6 Marry and have sons and daughters; find wives for your sons and give your daughters in marriage, so that they too may have sons and daughters. Increase in number there; do not decrease.
7 Also, seek the peace and prosperity of the city to which I have carried you into exile. Pray to the LORD for it, because if it prospers, you too will prosper."
8 Yes, this is what the LORD Almighty, the God of Israel, says: "Do not let the prophets and diviners among you deceive you. Do not listen to the dreams you encourage them to have.
9 They are prophesying lies to you in my name. I have not sent them," declares the LORD.
10 This is what the LORD says: "When seventy years are completed for Babylon, I will come to you and fulfill my gracious promise to bring you back to this place.
11 For I know the plans I have for you," declares the LORD, "plans to prosper you and not to harm you, plans to give you hope and a future.
12 Then you will call upon me and come and pray to me, and I will listen to you.
13 You will seek me and find me when you seek me with all your heart.
14 I will be found by you," declares the LORD, "and will bring you back from captivity. I will gather you from all the nations and places where I have banished you," declares the LORD, "and will bring you back to the place from which I carried you into exile."
15 You may say, "The LORD has raised up prophets for us in Babylon,"
16 but this is what the LORD says about the king who sits on David's throne and all the people who remain in this city, your countrymen who did not go with you into exile--
17 yes, this is what the LORD Almighty says: "I will send the sword, famine and plague against them and I will make them like poor figs that are so bad they cannot be eaten.
18 I will pursue them with the sword, famine and plague and will make them abhorrent to all the kingdoms of the earth and an object of cursing and horror, of scorn and reproach, among all the nations where I drive them.
19 For they have not listened to my words," declares the LORD, "words that I sent to them again and again by my servants the prophets. And you exiles have not listened either," declares the LORD.

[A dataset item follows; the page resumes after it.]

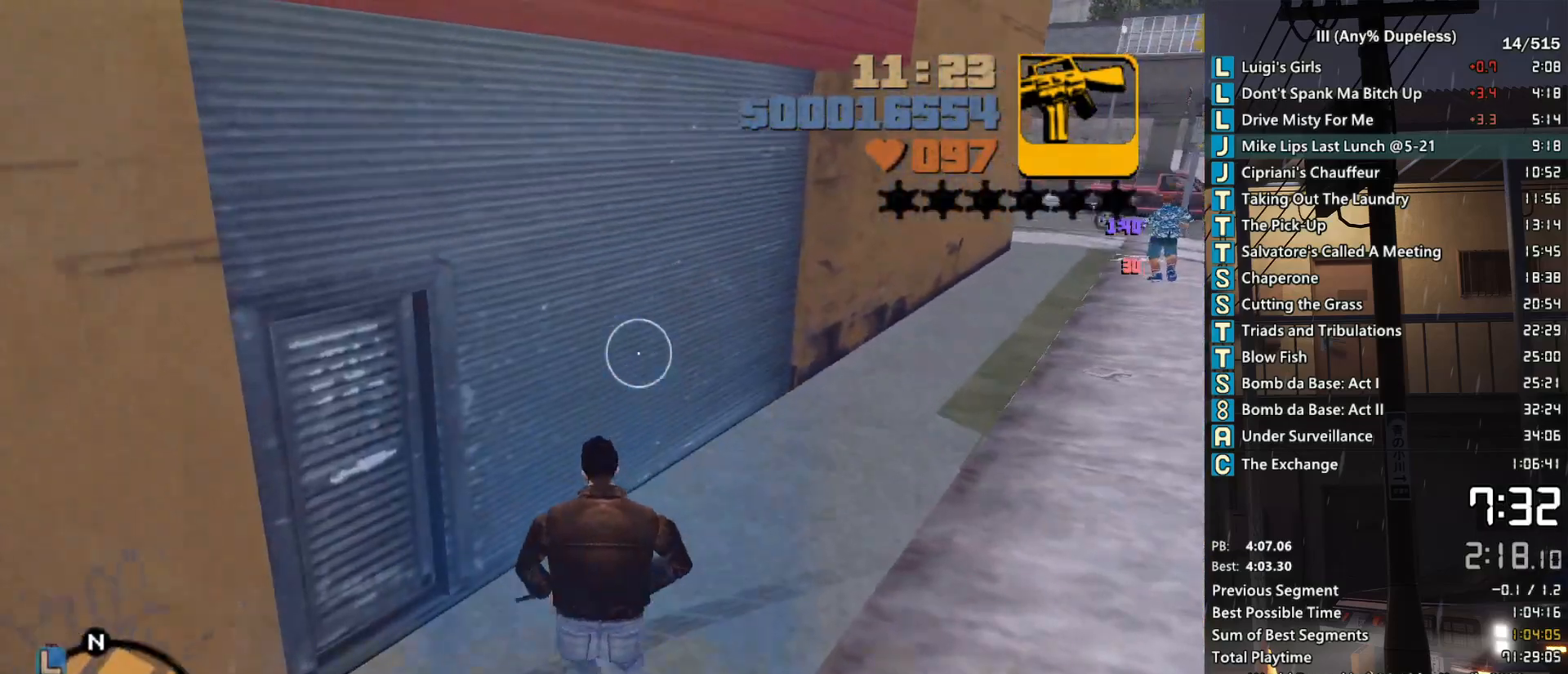
{"keys": [], "mouse": [], "events": [[33, "w", "up"], [400, "mouse_left", "down"], [400, "space", "down"], [500, "mouse_left", "up"], [500, "space", "up"]]}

In the middle of the exile realities, God speaks to both explain the reasons, rebuke the false prophets who are saying 'this will all be over with soon', and make it clear that the time of exile will be kept.

Does God know the times?  Certainly.  But the cause of these problems clearly is the result of the nation's disobedience...not because God was arbitrary in purposing judgment.
Does God have plans for us?  Certainly.  Yet we are the ones who either cooperate with those plans or work against them...it's our choice.

Context, Context, Context...always absolutely necessary.